Sunday, May 10, 2009

Eastern Coral Snake

Yesterday my grandson and I attended an 8 camera club meetup in Largo, where 3 totally different parks share the land.

The meetup started in Florida Botanical Gardens, where my friend, Jim Sykes (see his work at http://jrsphotos.com) gave a presentation on macro photography. As usual, Jim's presentation was very enlightening. My grandson, who is very new (only 2 weeks) into photography immediately put Jim's techniques to work, and came up with more astonishing photos. This kid is a natural. I'm amazed at his natural vision.

Getting back to the Coral Snake, which incidentally is extremely poisonous, but not very aggressive, thank goodness, was just crossing the pathway between 2 of the parks when we spotted him. I took a lot of shots, and I couldn't make up my mind between 2 of them. This one is my final decision.

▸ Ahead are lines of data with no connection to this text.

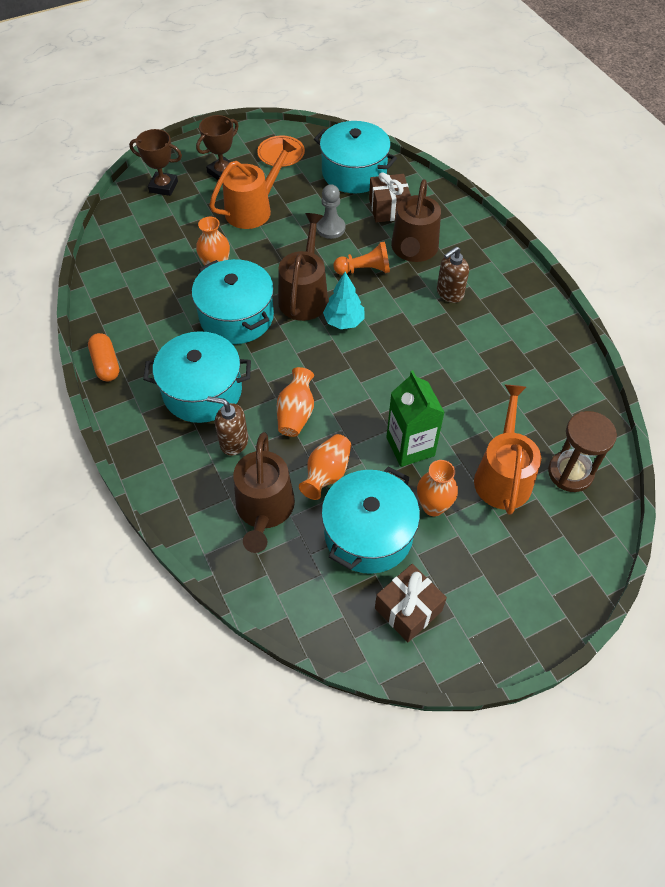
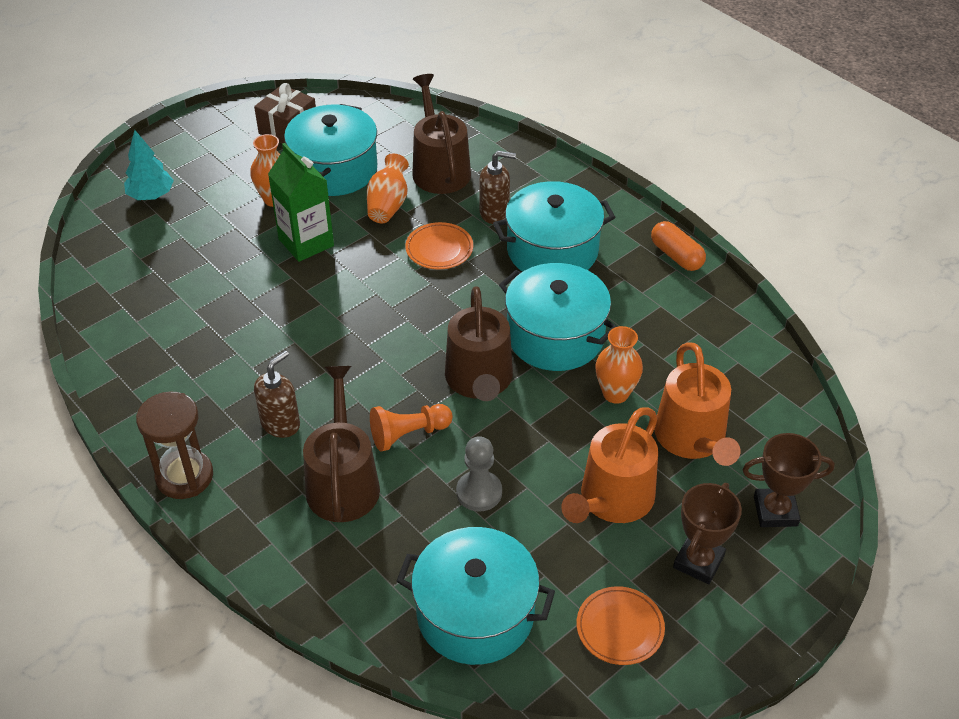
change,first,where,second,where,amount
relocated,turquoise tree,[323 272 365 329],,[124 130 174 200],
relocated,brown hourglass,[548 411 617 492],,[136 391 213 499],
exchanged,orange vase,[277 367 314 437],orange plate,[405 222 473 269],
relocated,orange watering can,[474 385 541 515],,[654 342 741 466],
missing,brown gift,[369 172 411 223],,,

A LITTLE ABOUT CORAL SNAKES taken from the National Geograpic website:
"A bite from the notoriously venomous eastern coral snake at first seems anticlimactic. There is little or no pain or swelling at the site of the bite, and other symptoms can be delayed for 12 hours. However, if untreated by antivenin, the neurotoxin begins to disrupt the connections between the brain and the muscles, causing slurred speech, double vision, and muscular paralysis, eventually ending in respiratory or cardiac failure.

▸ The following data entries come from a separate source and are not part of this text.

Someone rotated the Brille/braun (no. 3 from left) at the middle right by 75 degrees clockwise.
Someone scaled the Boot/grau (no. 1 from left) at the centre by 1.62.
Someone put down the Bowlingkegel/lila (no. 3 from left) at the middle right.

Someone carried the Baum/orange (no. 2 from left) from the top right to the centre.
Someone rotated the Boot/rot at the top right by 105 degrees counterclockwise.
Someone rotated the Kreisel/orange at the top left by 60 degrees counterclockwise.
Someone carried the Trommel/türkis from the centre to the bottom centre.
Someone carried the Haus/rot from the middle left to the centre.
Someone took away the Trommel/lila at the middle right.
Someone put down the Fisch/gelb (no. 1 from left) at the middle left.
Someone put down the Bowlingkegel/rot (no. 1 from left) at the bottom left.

This iconic snake, with its bulbous head and red, yellow, and black bands, is famous as much for its potent venom as for the many rhymes—"Red and yellow, kill a fellow; red and black, friend of Jack"—penned to distinguish it from similarly patterned, nonvenomous copycats, such as the scarlet king snake.

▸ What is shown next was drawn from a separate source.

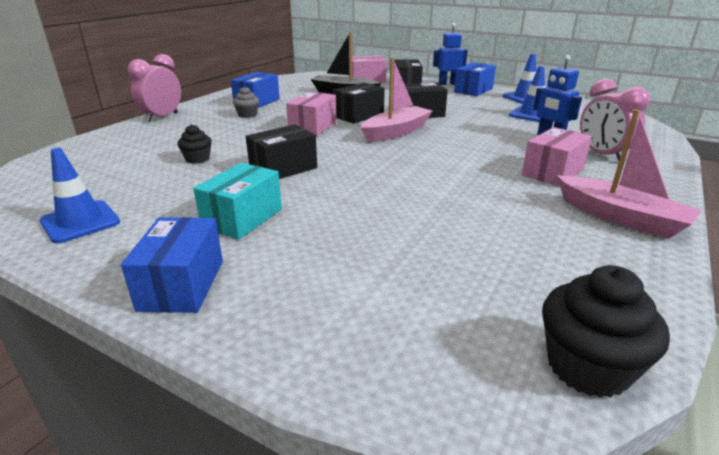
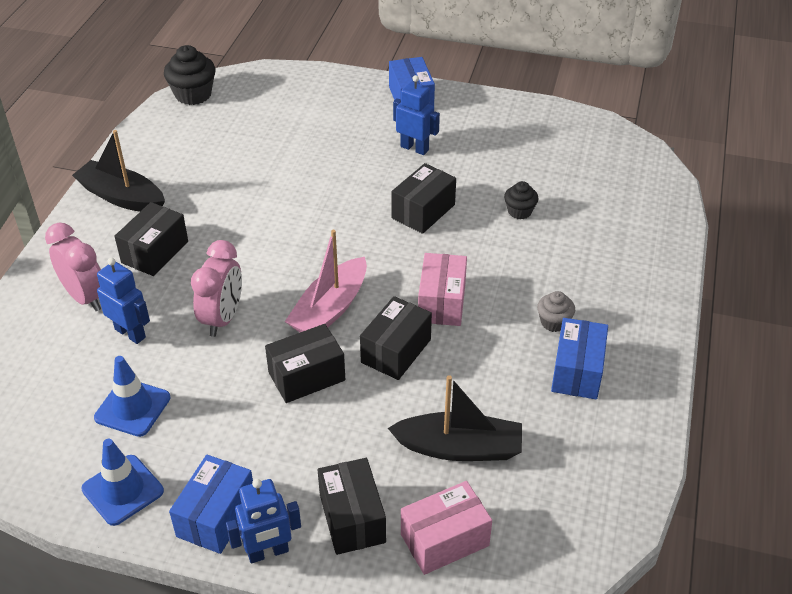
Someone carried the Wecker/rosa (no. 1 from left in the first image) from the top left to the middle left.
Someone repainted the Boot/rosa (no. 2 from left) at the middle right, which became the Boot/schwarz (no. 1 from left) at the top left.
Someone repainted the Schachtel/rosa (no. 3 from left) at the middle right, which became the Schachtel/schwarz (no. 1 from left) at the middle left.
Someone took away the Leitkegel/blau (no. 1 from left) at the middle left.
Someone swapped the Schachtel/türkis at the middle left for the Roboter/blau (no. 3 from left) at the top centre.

Coral snakes are extremely reclusive and generally bite humans only when handled or stepped on. They must literally chew on their victim to inject their venom fully, so most bites to humans don't result in death. In fact, no deaths from coral snake bites have been reported in the U.S. since an antivenin was released in 1967.

Eastern coral snakes are relatives of the cobra, mamba, and sea snake. They live in the wooded, sandy, and marshy areas of the southeastern United States, and spend most of their lives burrowed underground or in leaf piles.

They eat lizards, frogs, and smaller snakes, including other coral snakes. Baby snakes emerge from their eggs 7 inches (17.8 centimetes) long and fully venomous. Adults reach about 2 feet (0.6 meters) in length. Average lifespan in the wild is unknown, but they can live up to seven years in captivity."